Freelance Writing and Social Media: Make Money

How To Write For Social Media AND Make Money Doing It!

Freelance writers can use their social media followings to generate residual income.
Freelance writers can use their social media followings to generate residual income.

Digital marketing, social media and branded content are some of the more lucrative fields available to freelance writers and other online workers right now. Writers specifically can excel in this field: who better to massage words and produce the best and most nuanced content that gets attention and clicks than an experienced wordsmith like you and I? Everyone seems to need some kind of digital- or social media-based service these days, so writers really must be onboard if they’re looking to make a decent living!
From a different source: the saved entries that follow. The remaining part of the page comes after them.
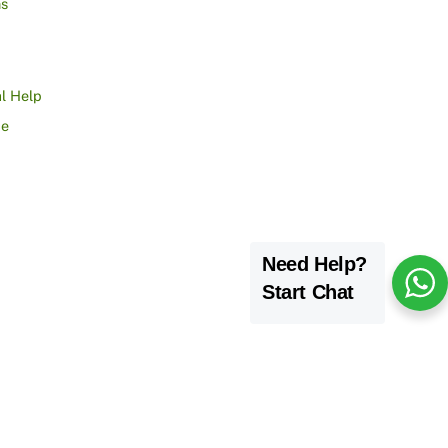
ns
l Help
ce
Need Help?
Start Chat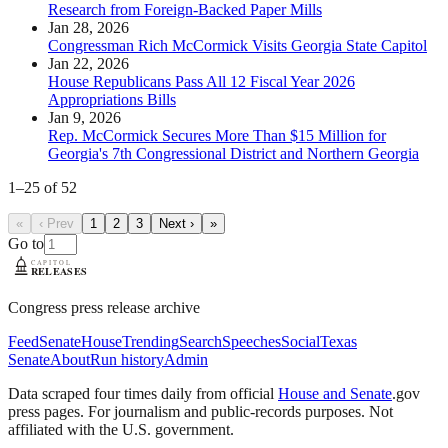
Research from Foreign-Backed Paper Mills
Jan 28, 2026
Congressman Rich McCormick Visits Georgia State Capitol
Jan 22, 2026
House Republicans Pass All 12 Fiscal Year 2026
Appropriations Bills
Jan 9, 2026
Rep. McCormick Secures More Than $15 Million for
Georgia's 7th Congressional District and Northern Georgia
1
–
25
of
52
«
‹ Prev
1
2
3
Next ›
»
Go to
Congress press release archive
Feed
Senate
House
Trending
Search
Speeches
Social
Texas
Senate
About
Run history
Admin
Data scraped four times daily from official
House and Senate
.gov
press pages. For journalism and public-records purposes. Not
affiliated with the U.S. government.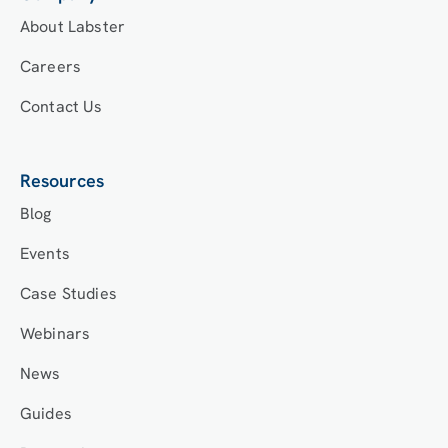
About Labster
Careers
Contact Us
Resources
Blog
Events
Case Studies
Webinars
News
Guides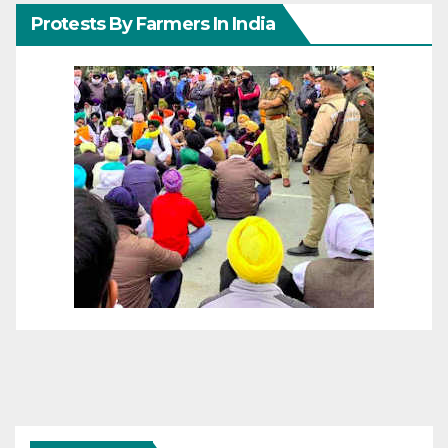
Protests By Farmers In India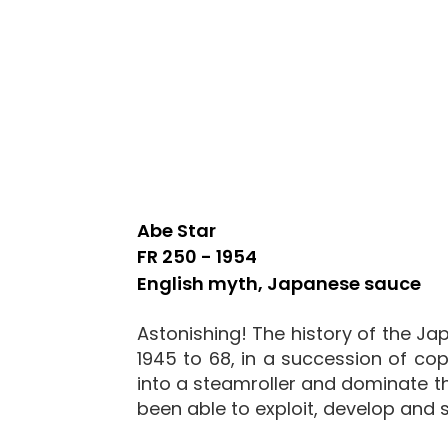
Abe Star
FR 250 - 1954
English myth, Japanese sauce
Astonishing! The history of the Jap
1945 to 68, in a succession of cop
into a steamroller and dominate the
been able to exploit, develop and se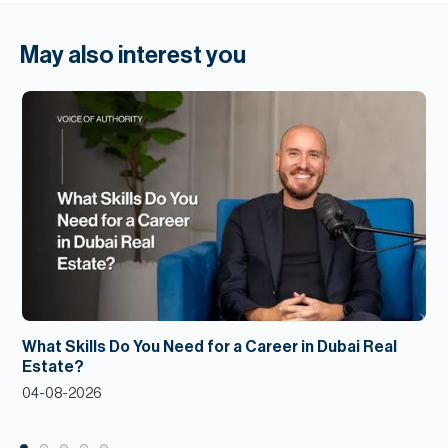
May also interest you
What Skills Do You Need for a Career in Dubai Real
Estate?
04-08-2026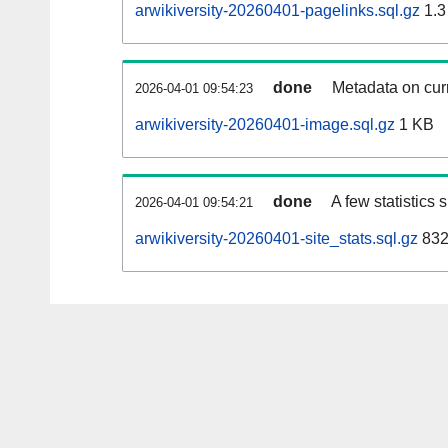
arwikiversity-20260401-pagelinks.sql.gz
1.3
done
Metadata on curr
2026-04-01 09:54:23
arwikiversity-20260401-image.sql.gz
1 KB
done
A few statistics
2026-04-01 09:54:21
arwikiversity-20260401-site_stats.sql.gz
832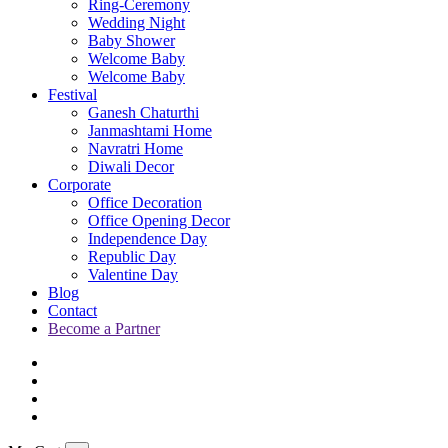
Ring-Ceremony
Wedding Night
Baby Shower
Welcome Baby
Welcome Baby
Festival
Ganesh Chaturthi
Janmashtami Home
Navratri Home
Diwali Decor
Corporate
Office Decoration
Office Opening Decor
Independence Day
Republic Day
Valentine Day
Blog
Contact
Become a Partner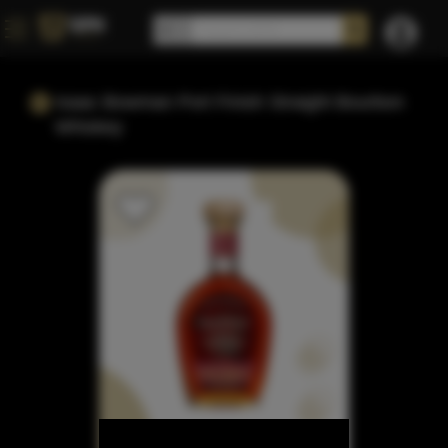
Isaac Bowman Port Finish Straight Bourbon
Whiskey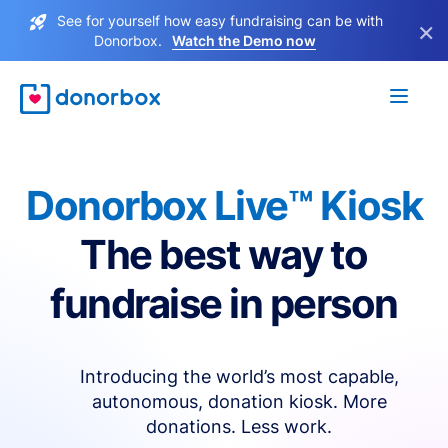
See for yourself how easy fundraising can be with
×
Donorbox.
Watch the Demo now
Donorbox Live™ Kiosk
The best way to
fundraise in person
Introducing the world’s most capable,
autonomous, donation kiosk. More
donations. Less work.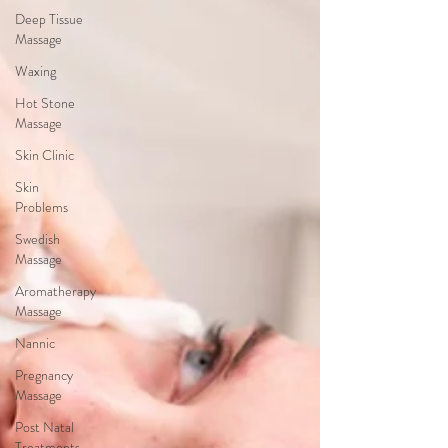
Deep Tissue
Massage
Waxing
Hot Stone
Massage
Skin Clinic
Skin
Problems
Swedish
Massage
Aromatherapy
Massage
Nannic
Pregnancy
Massage
Post Natal
Treatments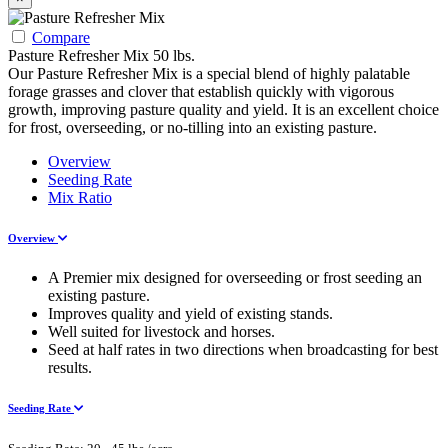
Compare
Pasture Refresher Mix 50 lbs.
Our Pasture Refresher Mix is a special blend of highly palatable
forage grasses and clover that establish quickly with vigorous
growth, improving pasture quality and yield. It is an excellent choice
for frost, overseeding, or no-tilling into an existing pasture.
Overview
Seeding Rate
Mix Ratio
Overview
A Premier mix designed for overseeding or frost seeding an
existing pasture.
Improves quality and yield of existing stands.
Well suited for livestock and horses.
Seed at half rates in two directions when broadcasting for best
results.
Seeding Rate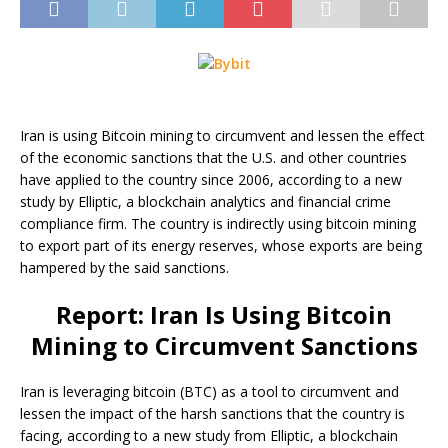
Iran is using Bitcoin mining to circumvent and lessen the effect
of the economic sanctions that the U.S. and other countries
have applied to the country since 2006, according to a new
study by Elliptic, a blockchain analytics and financial crime
compliance firm. The country is indirectly using bitcoin mining
to export part of its energy reserves, whose exports are being
hampered by the said sanctions.
Report: Iran Is Using Bitcoin
Mining to Circumvent Sanctions
Iran is leveraging bitcoin (BTC) as a tool to circumvent and
lessen the impact of the harsh sanctions that the country is
facing, according to a new study from Elliptic, a blockchain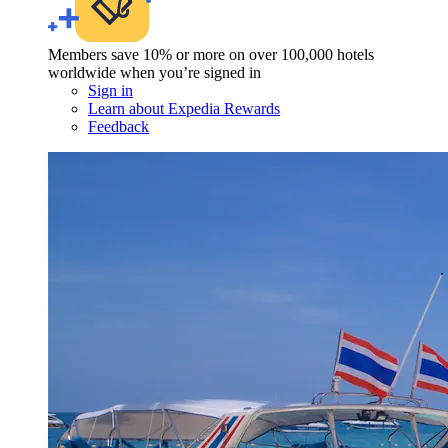
Members save 10% or more on over 100,000 hotels
worldwide when you’re signed in
Sign in
Learn about Expedia Rewards
Feedback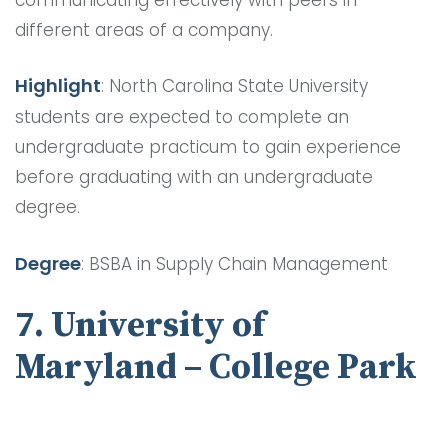
different areas of a company.
Highlight
: North Carolina State University
students are expected to complete an
undergraduate practicum to gain experience
before graduating with an undergraduate
degree.
Degree
: BSBA in Supply Chain Management
7. University of
Maryland – College Park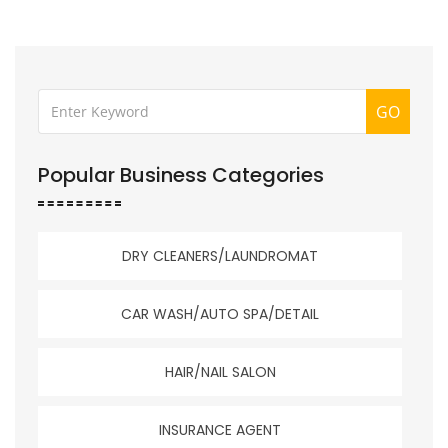
GO
Popular Business Categories
DRY CLEANERS/LAUNDROMAT
CAR WASH/AUTO SPA/DETAIL
HAIR/NAIL SALON
INSURANCE AGENT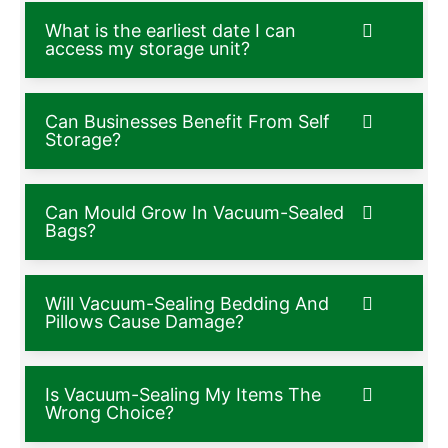
What is the earliest date I can
access my storage unit?
Can Businesses Benefit From Self
Storage?
Can Mould Grow In Vacuum-Sealed
Bags?
Will Vacuum-Sealing Bedding And
Pillows Cause Damage?
Is Vacuum-Sealing My Items The
Wrong Choice?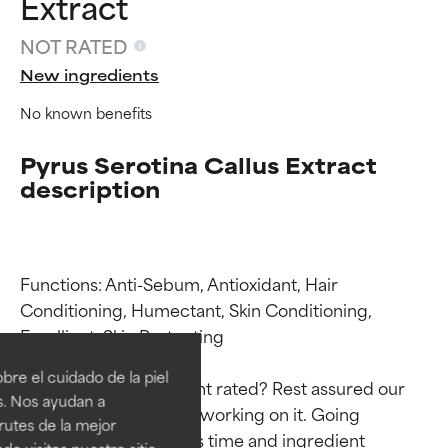
Extract
NOT RATED
New ingredients
No known benefits
Pyrus Serotina Callus Extract
description
Functions: Anti-Sebum, Antioxidant, Hair 
Ingredient ratings
Ingredient ratings
Conditioning, Humectant, Skin Conditioning, 
Emollient, Skin Protecting

BEST
BEST
re el cuidado de la piel
Why isn’t this ingredient rated? Rest assured our 
Proven and supported by
Proven and supported by
s. Nos ayudan a
team is or will soon be working on it. Going 
independent studies.
independent studies.
rutes de la mejor
Outstanding active ingredient
Outstanding active ingredient
through research takes time and ingredient 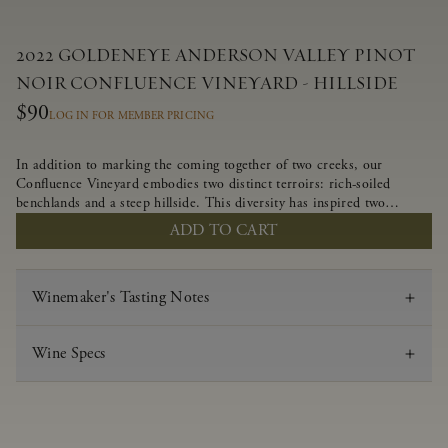
2022 GOLDENEYE ANDERSON VALLEY PINOT
NOIR CONFLUENCE VINEYARD - HILLSIDE
$90
LOG IN FOR MEMBER PRICING
In addition to marking the coming together of two creeks, our
Confluence Vineyard embodies two distinct terroirs: rich-soiled
benchlands and a steep hillside. This diversity has inspired two
limited-production Pinot Noirs – Confluence Hillside and Confluence
ADD TO CART
Lower Bench. Confluence’s hillside vines struggle in exposed wash-
rock soils and the small berries yield a big, beautifully textured wine
with bright red fruit flavors and lush silky tannins that have become
Winemaker's Tasting Notes
the hallmark of Confluence Vineyard.
Wine Specs
Vintage
2022
Varietal
Pinot Noir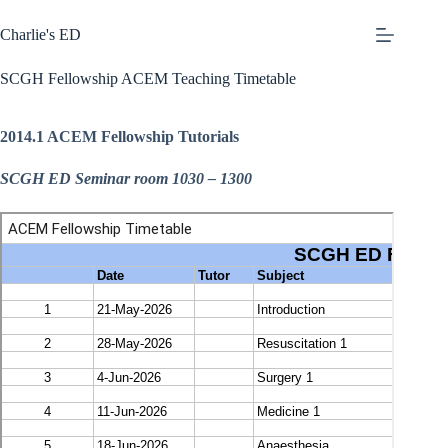
Skip
to
Charlie's ED
content
SCGH Fellowship ACEM Teaching Timetable
2014.1 ACEM Fellowship Tutorials
SCGH ED Seminar room 1030 – 1300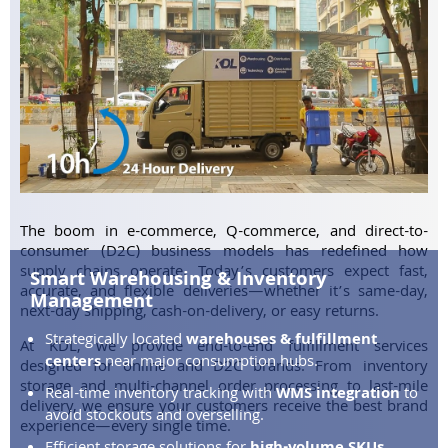
The boom in e-commerce, Q-commerce, and direct-to-
consumer (D2C) business models has redefined how
supply chains operate. Today’s customers expect fast,
Smart Warehousing & Inventory
accurate, and flexible deliveries—whether it’s same-day,
Management
next-day shipping, cash-on-delivery, or easy returns.
Strategically located
warehouses & fulfillment
At KDL, we provide end-to-end fulfillment services
centers
near major consumption hubs.
designed for online and D2C brands. From inventory
storage and multi-channel order processing to last-mile
Real-time inventory tracking with
WMS integration
to
delivery, we ensure your customers receive the best brand
avoid stockouts and overselling.
experience—every single time.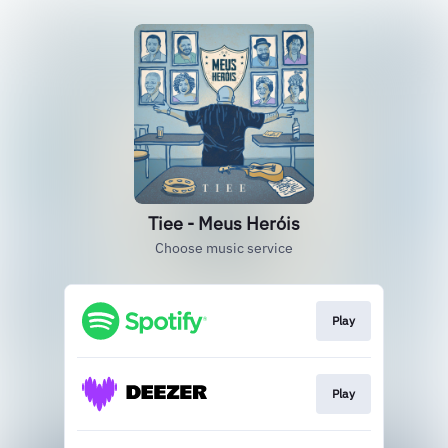
Tiee - Meus Heróis
Choose music service
Play
Play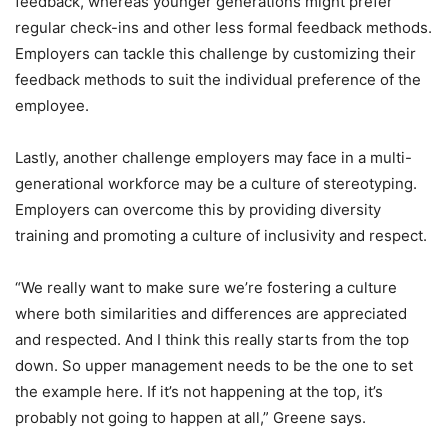
feedback, whereas younger generations might prefer
regular check-ins and other less formal feedback methods.
Employers can tackle this challenge by customizing their
feedback methods to suit the individual preference of the
employee.
Lastly, another challenge employers may face in a multi-
generational workforce may be a culture of stereotyping.
Employers can overcome this by providing diversity
training and promoting a culture of inclusivity and respect.
“We really want to make sure we’re fostering a culture
where both similarities and differences are appreciated
and respected. And I think this really starts from the top
down. So upper management needs to be the one to set
the example here. If it’s not happening at the top, it’s
probably not going to happen at all,” Greene says.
Working with social media is a special challenge, with each different platform presenting its own set of hurdles for writers. For example, working with Pinterest means you've got to be savvy enough to pair the right words with the best images, whereas Twitter challenges you to get the point across in just a few lines of text. But, when you can manipulate words and have access to the “right” vocabulary like working writers do, you’re well set up to excel in this particular genre.

But, the question is always how?

Your Social Media Followers

Well, the answer is found in your following. As a freelance writer who spends a lot of time on the web, you should have cultivated a decent social media following of your own after a year or two in this business. For example, most of the community on my Facebook page is likely readers here as well, just like you are (seriously, you should join us!). I've managed close to 3,000 followers on Twitter, too (well, you could be my 3,000th, if you want!).

You've probably picked up a few followers of your own from guest blog posts, or by interacting with other writers on forums or in online classes. This happens naturally and organically, and presents you with an audience of people who mirror your interests.

Now, this takes time, that’s for sure, but it’s a necessary component of your own marketing of your freelance services.

It’s well worth your time to work on.

Now, once you've established some decent numbers, it’s time to get in on that social media manna! One of the best ways to do this is through affiliate product reviews and associated earnings. Many companies will pay you or give you free products if you've got a sizeable audience and can turn a phrase in a decent way. One example is Boost Insider, who I’ve found to be a decent and easy company to work with. Boost Insider assigns me products, such as apps or etc. to review, and I post and tweet about those products, and am paid to do so. 

Be Genuine, Be Careful

Now, I am always careful to choose products that my audience may actually be interested in, and I am always honest and direct about my opinion. This is important to your followers: be genuine. Boost Insider assigns me a lot of fitness and beauty products, so I’m quite happy to write a little about my interests and hobbies. Sometimes this presents a nice break from my more heavy niche areas, such as immigration reform and cultural relations. It works out well for me, and provides a nice trickle of (somewhat) passive income.

Making the most of this career entails mining all the potential income streams you can handle.

Social media entails using your communication skills for your clients and for yourself, to garner the hits, sales, clicks and shares needed. Sometimes the mode of actually making money from social media is a bit convoluted; I hope this particular practice is clarified for other writers, and that you've discovered another (lucrative) way to use your writing skills. I did!